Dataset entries
-- start --
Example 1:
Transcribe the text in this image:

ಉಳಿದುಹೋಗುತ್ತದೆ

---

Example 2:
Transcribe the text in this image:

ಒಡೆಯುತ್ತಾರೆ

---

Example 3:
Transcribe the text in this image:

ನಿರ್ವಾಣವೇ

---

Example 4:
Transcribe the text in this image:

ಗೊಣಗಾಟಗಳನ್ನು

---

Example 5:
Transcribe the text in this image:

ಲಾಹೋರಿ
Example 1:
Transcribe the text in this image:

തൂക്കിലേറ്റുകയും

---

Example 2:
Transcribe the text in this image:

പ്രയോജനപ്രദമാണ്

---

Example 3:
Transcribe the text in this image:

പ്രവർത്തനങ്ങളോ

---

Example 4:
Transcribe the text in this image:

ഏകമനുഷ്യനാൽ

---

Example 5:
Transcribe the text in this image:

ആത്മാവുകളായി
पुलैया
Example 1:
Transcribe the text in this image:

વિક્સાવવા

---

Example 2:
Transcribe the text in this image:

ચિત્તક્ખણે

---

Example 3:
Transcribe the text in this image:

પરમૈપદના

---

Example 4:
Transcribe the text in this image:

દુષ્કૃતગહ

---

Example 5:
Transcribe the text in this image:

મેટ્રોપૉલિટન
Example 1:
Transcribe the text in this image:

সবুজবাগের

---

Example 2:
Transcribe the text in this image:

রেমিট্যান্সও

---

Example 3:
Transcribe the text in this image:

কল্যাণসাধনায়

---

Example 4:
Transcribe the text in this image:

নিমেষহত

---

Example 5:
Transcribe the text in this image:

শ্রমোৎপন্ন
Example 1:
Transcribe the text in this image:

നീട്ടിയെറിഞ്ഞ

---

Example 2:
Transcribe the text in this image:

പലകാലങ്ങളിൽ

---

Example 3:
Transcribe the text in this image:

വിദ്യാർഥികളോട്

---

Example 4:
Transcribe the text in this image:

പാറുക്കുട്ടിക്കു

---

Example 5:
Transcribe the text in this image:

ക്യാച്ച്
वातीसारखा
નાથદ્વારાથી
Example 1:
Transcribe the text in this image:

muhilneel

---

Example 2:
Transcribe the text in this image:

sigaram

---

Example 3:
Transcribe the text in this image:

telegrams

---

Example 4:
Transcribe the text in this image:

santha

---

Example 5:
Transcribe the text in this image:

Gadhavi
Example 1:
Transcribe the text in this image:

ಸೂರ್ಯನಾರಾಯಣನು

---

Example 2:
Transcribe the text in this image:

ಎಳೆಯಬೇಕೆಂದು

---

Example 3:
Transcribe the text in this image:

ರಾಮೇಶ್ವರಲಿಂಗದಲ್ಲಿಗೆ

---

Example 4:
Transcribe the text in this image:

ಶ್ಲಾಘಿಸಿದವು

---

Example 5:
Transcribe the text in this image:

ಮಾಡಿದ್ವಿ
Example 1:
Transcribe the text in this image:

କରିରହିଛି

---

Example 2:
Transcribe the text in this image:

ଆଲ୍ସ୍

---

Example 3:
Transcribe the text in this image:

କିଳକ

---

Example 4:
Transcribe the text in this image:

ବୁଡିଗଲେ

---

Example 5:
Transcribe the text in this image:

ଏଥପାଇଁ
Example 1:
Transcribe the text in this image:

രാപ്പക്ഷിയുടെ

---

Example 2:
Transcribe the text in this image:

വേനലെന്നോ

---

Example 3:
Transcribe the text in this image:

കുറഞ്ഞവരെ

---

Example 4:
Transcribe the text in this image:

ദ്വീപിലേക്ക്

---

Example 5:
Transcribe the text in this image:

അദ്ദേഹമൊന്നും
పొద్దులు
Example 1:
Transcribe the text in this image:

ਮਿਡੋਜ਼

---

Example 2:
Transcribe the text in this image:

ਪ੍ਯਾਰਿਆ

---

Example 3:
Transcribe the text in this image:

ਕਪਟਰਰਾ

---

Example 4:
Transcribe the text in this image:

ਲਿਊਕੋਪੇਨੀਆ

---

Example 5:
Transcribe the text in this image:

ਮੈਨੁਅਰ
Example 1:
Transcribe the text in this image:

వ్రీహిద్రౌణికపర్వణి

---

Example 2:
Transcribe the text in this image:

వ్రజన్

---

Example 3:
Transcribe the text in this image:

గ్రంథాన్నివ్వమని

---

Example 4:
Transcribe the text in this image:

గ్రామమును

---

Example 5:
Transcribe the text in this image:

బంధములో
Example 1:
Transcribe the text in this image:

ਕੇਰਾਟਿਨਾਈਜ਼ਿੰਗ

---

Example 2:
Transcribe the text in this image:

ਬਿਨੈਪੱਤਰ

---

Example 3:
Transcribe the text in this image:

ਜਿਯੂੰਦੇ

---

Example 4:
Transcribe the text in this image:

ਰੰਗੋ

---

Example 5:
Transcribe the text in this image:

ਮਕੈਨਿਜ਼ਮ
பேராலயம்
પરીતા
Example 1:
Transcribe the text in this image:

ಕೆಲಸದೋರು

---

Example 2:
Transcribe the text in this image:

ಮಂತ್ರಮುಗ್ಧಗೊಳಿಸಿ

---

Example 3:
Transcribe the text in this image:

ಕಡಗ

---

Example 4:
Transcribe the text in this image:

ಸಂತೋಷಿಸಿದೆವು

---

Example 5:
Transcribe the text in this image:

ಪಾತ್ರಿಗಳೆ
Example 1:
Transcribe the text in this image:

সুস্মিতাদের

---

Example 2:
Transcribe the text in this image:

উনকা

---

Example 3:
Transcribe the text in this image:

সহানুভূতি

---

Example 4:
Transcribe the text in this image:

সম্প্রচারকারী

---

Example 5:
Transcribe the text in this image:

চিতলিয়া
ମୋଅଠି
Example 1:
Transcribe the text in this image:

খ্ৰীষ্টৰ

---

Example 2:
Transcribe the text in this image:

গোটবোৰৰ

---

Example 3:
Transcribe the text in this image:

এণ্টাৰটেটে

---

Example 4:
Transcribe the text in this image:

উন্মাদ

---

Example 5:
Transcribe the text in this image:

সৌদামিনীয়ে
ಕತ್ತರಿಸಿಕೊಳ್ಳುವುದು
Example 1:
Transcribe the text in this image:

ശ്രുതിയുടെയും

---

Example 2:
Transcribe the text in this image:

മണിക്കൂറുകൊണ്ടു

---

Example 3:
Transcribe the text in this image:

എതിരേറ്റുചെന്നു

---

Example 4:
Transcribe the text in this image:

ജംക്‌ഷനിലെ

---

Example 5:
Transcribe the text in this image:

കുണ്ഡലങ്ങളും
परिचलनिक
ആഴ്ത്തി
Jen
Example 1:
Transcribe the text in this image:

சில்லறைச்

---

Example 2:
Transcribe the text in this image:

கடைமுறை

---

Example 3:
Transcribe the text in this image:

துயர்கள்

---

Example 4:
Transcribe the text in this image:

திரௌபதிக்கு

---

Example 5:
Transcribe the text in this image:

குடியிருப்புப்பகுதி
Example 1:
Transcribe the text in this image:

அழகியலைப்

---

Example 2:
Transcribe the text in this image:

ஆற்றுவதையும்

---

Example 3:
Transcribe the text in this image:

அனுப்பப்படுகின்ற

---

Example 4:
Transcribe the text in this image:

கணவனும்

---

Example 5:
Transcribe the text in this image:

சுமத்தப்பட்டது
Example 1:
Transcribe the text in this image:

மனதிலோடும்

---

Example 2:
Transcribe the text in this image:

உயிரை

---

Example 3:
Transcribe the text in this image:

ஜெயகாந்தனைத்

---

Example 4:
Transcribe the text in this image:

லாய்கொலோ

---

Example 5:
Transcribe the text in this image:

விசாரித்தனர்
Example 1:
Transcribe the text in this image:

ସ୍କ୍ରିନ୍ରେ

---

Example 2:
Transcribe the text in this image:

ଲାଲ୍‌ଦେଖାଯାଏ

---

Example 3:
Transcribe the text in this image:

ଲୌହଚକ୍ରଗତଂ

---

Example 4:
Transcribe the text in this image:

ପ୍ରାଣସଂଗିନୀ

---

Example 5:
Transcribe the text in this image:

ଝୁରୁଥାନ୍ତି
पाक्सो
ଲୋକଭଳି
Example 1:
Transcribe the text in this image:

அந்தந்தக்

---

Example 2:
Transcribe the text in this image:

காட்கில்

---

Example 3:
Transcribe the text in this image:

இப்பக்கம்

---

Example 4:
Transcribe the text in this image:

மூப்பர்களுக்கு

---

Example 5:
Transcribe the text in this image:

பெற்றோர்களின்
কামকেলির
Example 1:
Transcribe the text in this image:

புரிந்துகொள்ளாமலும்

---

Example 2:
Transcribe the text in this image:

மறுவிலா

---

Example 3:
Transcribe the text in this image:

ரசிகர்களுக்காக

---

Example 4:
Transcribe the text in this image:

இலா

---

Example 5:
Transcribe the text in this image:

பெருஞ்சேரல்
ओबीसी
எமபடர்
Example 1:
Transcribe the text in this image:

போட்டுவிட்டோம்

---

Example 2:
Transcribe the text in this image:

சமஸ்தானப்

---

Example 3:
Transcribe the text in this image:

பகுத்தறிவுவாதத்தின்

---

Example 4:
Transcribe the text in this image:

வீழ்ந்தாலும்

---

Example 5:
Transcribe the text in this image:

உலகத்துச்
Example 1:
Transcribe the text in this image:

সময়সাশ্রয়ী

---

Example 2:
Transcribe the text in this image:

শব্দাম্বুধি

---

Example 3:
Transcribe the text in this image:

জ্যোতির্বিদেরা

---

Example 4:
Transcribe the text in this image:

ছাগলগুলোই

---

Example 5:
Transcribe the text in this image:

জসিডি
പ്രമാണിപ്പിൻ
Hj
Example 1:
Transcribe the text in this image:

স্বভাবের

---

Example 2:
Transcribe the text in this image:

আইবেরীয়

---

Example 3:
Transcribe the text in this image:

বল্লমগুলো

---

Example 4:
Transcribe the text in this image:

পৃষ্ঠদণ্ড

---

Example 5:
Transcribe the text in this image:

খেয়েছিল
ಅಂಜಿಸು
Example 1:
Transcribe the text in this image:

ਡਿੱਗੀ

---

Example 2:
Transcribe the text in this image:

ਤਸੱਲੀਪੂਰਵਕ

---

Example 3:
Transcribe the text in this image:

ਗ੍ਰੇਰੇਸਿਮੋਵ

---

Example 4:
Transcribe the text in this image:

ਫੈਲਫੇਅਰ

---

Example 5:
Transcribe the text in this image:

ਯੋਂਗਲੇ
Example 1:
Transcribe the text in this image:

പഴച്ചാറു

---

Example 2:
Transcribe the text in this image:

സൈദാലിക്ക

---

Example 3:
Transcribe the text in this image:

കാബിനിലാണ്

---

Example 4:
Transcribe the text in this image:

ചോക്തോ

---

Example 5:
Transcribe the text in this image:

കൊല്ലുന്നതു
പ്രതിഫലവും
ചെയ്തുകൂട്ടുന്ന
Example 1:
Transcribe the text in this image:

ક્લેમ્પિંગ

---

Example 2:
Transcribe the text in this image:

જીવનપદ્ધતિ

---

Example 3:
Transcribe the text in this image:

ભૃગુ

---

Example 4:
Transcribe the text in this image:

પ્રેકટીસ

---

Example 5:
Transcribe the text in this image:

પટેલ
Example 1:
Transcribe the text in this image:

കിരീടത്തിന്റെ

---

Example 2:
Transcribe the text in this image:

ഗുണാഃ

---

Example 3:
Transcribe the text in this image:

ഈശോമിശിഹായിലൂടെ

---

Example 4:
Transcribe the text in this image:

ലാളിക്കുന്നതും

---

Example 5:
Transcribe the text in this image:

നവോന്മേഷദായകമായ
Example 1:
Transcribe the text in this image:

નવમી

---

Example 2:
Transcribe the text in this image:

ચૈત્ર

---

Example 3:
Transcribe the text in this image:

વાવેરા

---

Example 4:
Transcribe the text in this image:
-- end --
Turn the lines from the start of the listing through the line containing "મેટ્રોપૉલિટન" into a numbered list, leaving out blank lines.

1. Example 1:
2. Transcribe the text in this image:
3. ಉಳಿದುಹೋಗುತ್ತದೆ
4. ---
5. Example 2:
6. Transcribe the text in this image:
7. ಒಡೆಯುತ್ತಾರೆ
8. ---
9. Example 3:
10. Transcribe the text in this image:
11. ನಿರ್ವಾಣವೇ
12. ---
13. Example 4:
14. Transcribe the text in this image:
15. ಗೊಣಗಾಟಗಳನ್ನು
16. ---
17. Example 5:
18. Transcribe the text in this image:
19. ಲಾಹೋರಿ
20. Example 1:
21. Transcribe the text in this image:
22. തൂക്കിലേറ്റുകയും
23. ---
24. Example 2:
25. Transcribe the text in this image:
26. പ്രയോജനപ്രദമാണ്
27. ---
28. Example 3:
29. Transcribe the text in this image:
30. പ്രവർത്തനങ്ങളോ
31. ---
32. Example 4:
33. Transcribe the text in this image:
34. ഏകമനുഷ്യനാൽ
35. ---
36. Example 5:
37. Transcribe the text in this image:
38. ആത്മാവുകളായി
39. पुलैया
40. Example 1:
41. Transcribe the text in this image:
42. વિક્સાવવા
43. ---
44. Example 2:
45. Transcribe the text in this image:
46. ચિત્તક્ખણે
47. ---
48. Example 3:
49. Transcribe the text in this image:
50. પરમૈપદના
51. ---
52. Example 4:
53. Transcribe the text in this image:
54. દુષ્કૃતગહ
55. ---
56. Example 5:
57. Transcribe the text in this image:
58. મેટ્રોપૉલિટન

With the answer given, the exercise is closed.